William Rosenberg Senior Scholar

William Rosenberg was born in Czestochowa, Poland in 1929. The only survivor of his family of seven children, he was incarcerated in seven concentration camps. As president of the New Haven Farband and the New Haven survivors fellowship group, Willy was instrumental in the founding of the Holocaust Survivors Film Project (HSFP). He was a tireless advocate for the HSFP and later for the Fortunoff Video Archive for Holocaust Testimonies.

Current Fellows

Marianne HirschWilliam Rosenberg Senior Scholar

Marianne Hirsch is William Peterfield Trent Professor Emerita of Comparative Literature and Gender Studies at Columbia University. She writes about the transmission of memories of violence across generations, combining feminist theory with memory studies in global perspective. She is a former President of the Modern Language Association of America and a member of the American Academy of Arts and Sciences. Her recent books include The Generation of Postmemory: Writing and Visual Culture After the Holocaust (2012) and the co-edited volume Women Mobilizing Memory (2019).  She is working on a book about reparative memory.

Together with Leo Spitzer, Hirsch has also co-authored two books: Ghosts of Home: The Afterlife of Czernowitz in Jewish Memory (2010) and School Photos in Liquid Time: Reframing Difference (2020).

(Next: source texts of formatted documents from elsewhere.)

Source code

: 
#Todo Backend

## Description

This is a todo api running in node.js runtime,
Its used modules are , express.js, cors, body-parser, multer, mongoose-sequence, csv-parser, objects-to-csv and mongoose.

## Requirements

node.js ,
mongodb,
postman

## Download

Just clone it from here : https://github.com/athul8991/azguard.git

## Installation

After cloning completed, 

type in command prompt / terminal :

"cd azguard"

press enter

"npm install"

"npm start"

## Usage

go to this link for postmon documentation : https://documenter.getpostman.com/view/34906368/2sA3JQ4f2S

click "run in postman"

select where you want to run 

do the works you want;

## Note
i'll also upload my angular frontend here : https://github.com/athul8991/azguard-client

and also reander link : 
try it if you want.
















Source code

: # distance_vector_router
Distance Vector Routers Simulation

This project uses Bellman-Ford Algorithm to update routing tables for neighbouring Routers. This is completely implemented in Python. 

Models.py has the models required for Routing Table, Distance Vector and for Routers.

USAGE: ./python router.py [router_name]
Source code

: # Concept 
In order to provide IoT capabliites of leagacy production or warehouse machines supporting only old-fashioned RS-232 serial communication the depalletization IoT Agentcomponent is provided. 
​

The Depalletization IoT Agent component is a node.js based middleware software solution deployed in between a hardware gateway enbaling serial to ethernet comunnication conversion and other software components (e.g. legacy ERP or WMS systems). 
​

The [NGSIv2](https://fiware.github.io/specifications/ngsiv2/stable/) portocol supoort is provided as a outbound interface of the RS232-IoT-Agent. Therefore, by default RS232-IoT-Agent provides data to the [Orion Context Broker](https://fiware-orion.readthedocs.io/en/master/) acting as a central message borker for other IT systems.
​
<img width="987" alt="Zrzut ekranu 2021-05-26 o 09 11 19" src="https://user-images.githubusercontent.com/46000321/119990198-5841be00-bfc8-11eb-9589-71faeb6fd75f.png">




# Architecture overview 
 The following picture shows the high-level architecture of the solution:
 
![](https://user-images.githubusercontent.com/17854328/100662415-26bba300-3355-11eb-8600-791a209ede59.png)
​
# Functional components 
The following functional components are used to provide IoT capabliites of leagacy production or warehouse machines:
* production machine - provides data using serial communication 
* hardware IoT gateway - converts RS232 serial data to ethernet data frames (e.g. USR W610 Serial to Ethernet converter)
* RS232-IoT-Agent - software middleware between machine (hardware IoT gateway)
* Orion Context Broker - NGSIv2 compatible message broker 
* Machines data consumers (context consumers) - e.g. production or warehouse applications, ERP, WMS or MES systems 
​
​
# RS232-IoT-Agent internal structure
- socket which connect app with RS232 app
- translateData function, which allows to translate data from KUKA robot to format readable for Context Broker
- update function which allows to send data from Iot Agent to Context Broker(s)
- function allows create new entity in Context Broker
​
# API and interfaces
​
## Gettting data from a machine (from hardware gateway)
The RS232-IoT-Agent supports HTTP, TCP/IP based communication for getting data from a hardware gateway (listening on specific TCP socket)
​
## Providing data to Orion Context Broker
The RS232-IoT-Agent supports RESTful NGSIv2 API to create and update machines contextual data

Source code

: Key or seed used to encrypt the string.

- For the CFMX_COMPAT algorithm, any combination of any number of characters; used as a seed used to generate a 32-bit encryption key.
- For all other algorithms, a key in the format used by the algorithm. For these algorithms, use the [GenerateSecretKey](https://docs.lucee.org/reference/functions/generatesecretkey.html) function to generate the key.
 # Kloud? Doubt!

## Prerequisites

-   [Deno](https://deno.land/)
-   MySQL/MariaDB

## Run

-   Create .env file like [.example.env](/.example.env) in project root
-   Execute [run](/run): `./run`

Leo SpitzerWilliam Rosenberg Senior Scholar

Leo Spitzer is Vernon Professor of History Emeritus and Research Professor at Dartmouth College. He writes about responses to imperialism, Jewish refugee memory, and traumatic witnessing and its transmission. He is the recipient of numerous fellowships including the Guggenheim and American Council of Learned Societies. His books include Lives in Between: Assimilation, Marginality, Exclusion in the Era of Emancipation (1989) and Hotel Bolivia: The Culture of Memory in a Refuge from Nazism (1998). He is also the editor of Arthur Kessler: A Doctor’s Memoir of the Romanian Holocaust (2024) and is currently writing about entjudung in Rechnitz in 1938: ethnic cleansing in a small Austrian town where his father was born and parental family lived.

Together with Marianne Hirsch, Spitzer has co-authored two books: Ghosts of Home: The Afterlife of Czernowitz in Jewish Memory (2010) and School Photos in Liquid Time: Reframing Difference (2020).

Annette WieviorkaWilliam Rosenberg Senior Scholar

Annette Wieviorka is a historian, honorary research director at the National Center for Scientific Research (CNRS), vice president of the Higher Council of Archives and of the Foundation for the Memory of the Shoah. She chaired the association Témoignages pour mémoire, the French affiliate of the Fortunoff Video Archives. She was a member of the Study Mission on the Spoliation of the property of the Jews of France, known as the Mattéoli Mission. The author of numerous works, including Déportation et génocide. Entre la mémoire et l’oubli (1992, reprinted 2025); L’Ere du témoin (1998, translated into American by Jared Stark under the title The Era of the Witness); Auschwitz expliqué à ma fille (1999, translated into twenty languages including English under the title Auschwitz Explained to my Child). Her latest work Itinérances (2025) is a collection of articles and a reflection on nearly half a century of research.